[[ Provided data open ]]

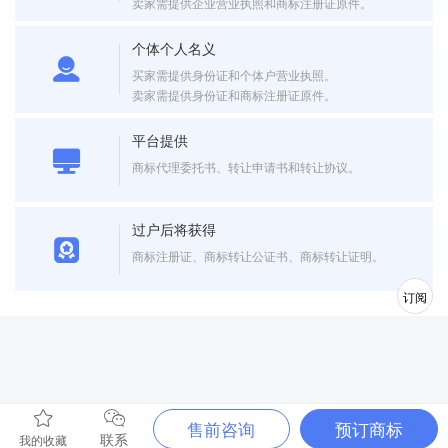
卖家需提供企业营业执照和商标注册证原件。
个体个人名义
买家需提供身份证和个体户营业执照。
卖家需提供身份证和商标注册证原件。
平台提供
商标代理委托书、转让申请书和转让协议。
过户后将获得
商标注册证、商标转让公证书、商标转让证明。
订阅
售前咨询
预订商标
联系
我的收藏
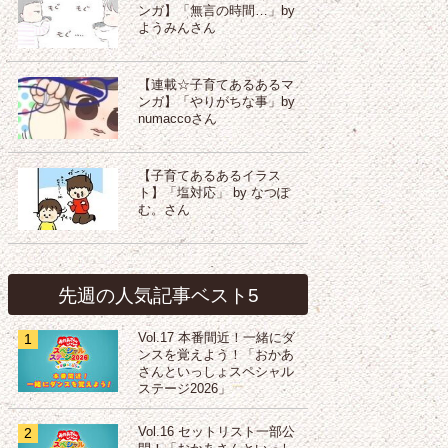
ンガ】「無言の時間…」by
ようみんさん
【連載☆子育てあるあるマ
ンガ】「やりがちな事」by
numaccoさん
【子育てあるあるイラス
ト】「塩対応」 by なつぽ
む。さん
先週の人気記事ベスト5
1
Vol.17 本番間近！一緒にダ
ンスを覚えよう！「おかあ
さんといっしょスペシャル
ステージ2026」
2
Vol.16 セットリスト一部公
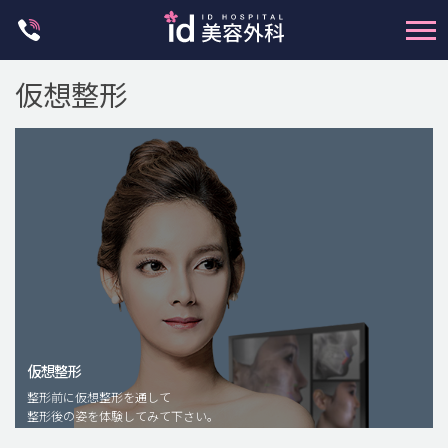
Skip
to
content
仮想整形
輪郭整形
両顎手術
鼻整形
二重・目元整形
仮想整形
脂肪注入(アンチエイジング)
整形前に仮想整形を通して
豊胸手術・バストアップ
整形後の姿を体験してみて下さい。
プチ整形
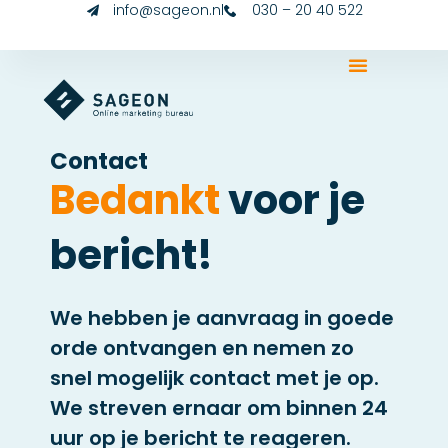
info@sageon.nl
030 – 20 40 522
Contact
Bedankt
voor je
bericht!
We hebben je aanvraag in goede
orde ontvangen en nemen zo
snel mogelijk contact met je op.
We streven ernaar om binnen 24
uur op je bericht te reageren.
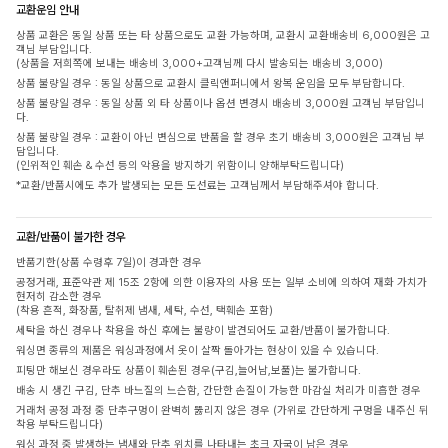
교환운임 안내
상품 교환은 동일 상품 또는 타 상품으로도 교환 가능하며, 교환시 교환배송비 6,000원은 고
객님 부담입니다.
(상품을 저희쪽에 보내는 배송비 3,000+고객님께 다시 발송되는 배송비 3,000)
상품 불량일 경우 : 동일 상품으로 교환시 클릭앤퍼니에서 왕복 운임을 모두 부담합니다.
상품 불량일 경우 : 동일 상품 외 타 상품이나 옵션 변경시 배송비 3,000원 고객님 부담입니
다.
상품 불량일 경우 : 교환이 아닌 변심으로 반품을 할 경우 초기 배송비 3,000원은 고객님 부
담입니다.
(인위적인 훼손 & 수선 등의 악용을 방지하기 위함이니 양해부탁드립니다)
*교환/반품시에도 추가 발생되는 모든 도선료는 고객님께서 부담해주셔야 합니다.
교환/반품이 불가한 경우
반품기한(상품 수령후 7일)이 경과한 경우
공정거래, 표준약관 제 15조 2항에 의한 이용자의 사용 또는 일부 소비에 의하여 재화 가치가
현저히 감소한 경우
(착용 흔적, 화장품, 탈취제 냄새, 세탁, 수선, 택훼손 포함)
세탁을 하신 경우나 착용을 하신 후에는 불량이 발견되어도 교환/반품이 불가합니다.
워싱면 종류의 제품은 워싱과정에서 옷이 살짝 돌아가는 현상이 있을 수 있습니다.
피팅만 해보신 경우라도 상품이 훼손된 경우(구김,늘어남,보풀)는 불가합니다.
배송 시 생긴 구김, 단추 바느질의 느슨함, 간단한 손질이 가능한 마감실 처리가 미흡한 경우
거래처 공정 과정 중 단추구멍이 완벽히 뚫리지 않은 경우 (가위로 간단하게 구멍을 내주신 뒤
착용 부탁드립니다)
워싱 과정 중 발생하는 냄새와 단추 위치를 나타내는 초크 자국이 남은 경우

[[ Provided data closed ]]

Tally the lines in the rows above that contain the string "bericht", treating uppercase and lowercase as different. Reply with the number only.

(Solution for this task):
2